Perkins feeds with Belgian horses, he has four, and doesn’t use a squeeze chute when he works cattle.

“We use horses,” he said. “We gather that way, rope and drag to brand, use the dogs to help gather and move cows from one pasture to the other.”

He doesn’t rotate pastures on a schedule, but moves his cattle according to the amount of feed and the needs of the cattle.

He no longer farms, but does raise some hay that he bales in square bales for the horses.

In order to have the kind of horses he wants as working cow horses, he raises and trains his own. In the past he has competed in jerk down steer roping and AQHA reining contests. He helped form the Osage Steer Roping Association, but no longer competes. He also has competed in the Ranch Horse Association’s ranch horse contests and was the World Ranch Champion in round pen. This event was held in connection with the rodeo at Amarillo. He is still active in that event.

“I’m blessed with a lot of water, ponds and creeks, but I have built two ponds. I need to do some work on some of the ponds. I burn every year. It helps keep the weeds down and makes the grass more palatable.”

The place he has near Wann, has a number of creeks. These make for good hunting grounds and he doesn’t feel the need to plant wildlife plots. When he and his family first moved to their present location they were overrun with owls, coyotes and raccoons. The dogs have helped control that problem.

Perkins has approximately 1,700 acres and has an ongoing plan to eradicate most of the thistle and control sericea lespedeza. He is also in the process of turning old farmland back into pasture.

“I’ve planted 80 acres and have about 300 more to plant as soon as I can afford to buy the fertilizer. When you fertilize it can do a lot for you. Right now I’m through for the year. I can’t afford the fertilizer to do it all at once.”

Right now fencing has gone to the top of the list of things to do.

“I plan to do a mile a year, but with the prices going up like they have it’s hard. When I got into the business a basic steel post cost $2, and a roll of wire $30. Now it’s $5 and $70.”

In addition to the cattle and horses he raises, Perkins also raises Kelpies, a breed of dog that works cattle like a Border Collie.

“I used to use Border Collies, but now I have the Kelpies.
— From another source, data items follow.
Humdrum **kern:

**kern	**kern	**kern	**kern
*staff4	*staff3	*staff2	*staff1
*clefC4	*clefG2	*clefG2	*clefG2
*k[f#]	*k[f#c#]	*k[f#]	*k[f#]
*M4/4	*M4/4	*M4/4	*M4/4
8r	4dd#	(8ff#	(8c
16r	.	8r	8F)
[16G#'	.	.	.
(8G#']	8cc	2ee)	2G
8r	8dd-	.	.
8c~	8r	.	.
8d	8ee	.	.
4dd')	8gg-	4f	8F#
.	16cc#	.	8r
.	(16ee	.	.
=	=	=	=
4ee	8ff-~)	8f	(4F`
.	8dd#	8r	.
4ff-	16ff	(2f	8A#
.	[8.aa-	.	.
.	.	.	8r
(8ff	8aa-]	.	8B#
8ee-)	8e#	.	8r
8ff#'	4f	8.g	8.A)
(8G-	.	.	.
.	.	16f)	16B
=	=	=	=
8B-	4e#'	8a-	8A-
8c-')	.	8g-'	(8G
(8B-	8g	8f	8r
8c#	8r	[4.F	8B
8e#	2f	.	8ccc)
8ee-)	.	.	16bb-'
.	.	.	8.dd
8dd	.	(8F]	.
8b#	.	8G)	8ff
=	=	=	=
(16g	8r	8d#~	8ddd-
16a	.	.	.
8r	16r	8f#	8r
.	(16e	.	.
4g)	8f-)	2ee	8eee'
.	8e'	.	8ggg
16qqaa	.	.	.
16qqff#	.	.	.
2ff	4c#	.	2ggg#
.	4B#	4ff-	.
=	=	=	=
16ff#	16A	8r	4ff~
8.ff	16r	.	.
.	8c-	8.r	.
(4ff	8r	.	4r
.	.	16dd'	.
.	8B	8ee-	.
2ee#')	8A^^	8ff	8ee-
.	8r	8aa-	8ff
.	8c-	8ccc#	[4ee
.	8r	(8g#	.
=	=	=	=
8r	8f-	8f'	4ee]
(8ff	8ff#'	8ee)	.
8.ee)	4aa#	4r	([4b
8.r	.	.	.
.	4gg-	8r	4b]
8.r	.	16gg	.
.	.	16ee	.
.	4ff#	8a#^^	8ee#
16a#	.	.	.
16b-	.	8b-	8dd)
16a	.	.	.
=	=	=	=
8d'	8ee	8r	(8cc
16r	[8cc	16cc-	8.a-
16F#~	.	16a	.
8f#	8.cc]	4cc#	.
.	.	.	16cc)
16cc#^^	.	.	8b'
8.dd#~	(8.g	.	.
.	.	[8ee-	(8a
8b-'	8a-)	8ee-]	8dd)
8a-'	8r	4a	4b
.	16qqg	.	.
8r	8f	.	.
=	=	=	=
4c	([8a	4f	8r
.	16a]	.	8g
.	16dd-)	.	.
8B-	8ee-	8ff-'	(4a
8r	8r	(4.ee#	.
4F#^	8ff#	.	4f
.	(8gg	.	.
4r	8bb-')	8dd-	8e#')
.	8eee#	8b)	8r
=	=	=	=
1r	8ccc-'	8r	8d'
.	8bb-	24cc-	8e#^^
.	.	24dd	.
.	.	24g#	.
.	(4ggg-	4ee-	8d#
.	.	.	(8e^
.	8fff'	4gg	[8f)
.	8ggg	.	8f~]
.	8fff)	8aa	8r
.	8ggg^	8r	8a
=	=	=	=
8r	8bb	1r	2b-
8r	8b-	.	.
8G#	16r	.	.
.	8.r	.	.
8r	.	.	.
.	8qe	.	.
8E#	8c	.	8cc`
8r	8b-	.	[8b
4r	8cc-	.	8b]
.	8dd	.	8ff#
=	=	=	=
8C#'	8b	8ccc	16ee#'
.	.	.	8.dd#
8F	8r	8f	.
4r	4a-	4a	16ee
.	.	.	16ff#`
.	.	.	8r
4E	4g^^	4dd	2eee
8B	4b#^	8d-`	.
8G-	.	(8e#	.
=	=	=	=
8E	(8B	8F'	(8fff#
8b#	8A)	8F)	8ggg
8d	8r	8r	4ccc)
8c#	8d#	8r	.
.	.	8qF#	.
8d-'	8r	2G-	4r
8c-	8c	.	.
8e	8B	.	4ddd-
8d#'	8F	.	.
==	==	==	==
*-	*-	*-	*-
I raise puppies for sale as well as for my own use.”

Perkins says he tries to do everything profitably and doesn’t believe the theory that just because something is new or works for someone else it is the best choice for him.

“The old cattlemen learned what was profitable and what wasn’t. That’s why I feed with a horse-drawn wagon, check my cattle horseback and use dogs for a lot of the work handling cattle. I’ve been asked why I don’t get a four-wheeler. You can’t rope off a four-wheeler.”

Perkins and his wife, Jackie, have two children, Heston, nine, and Paige, 13.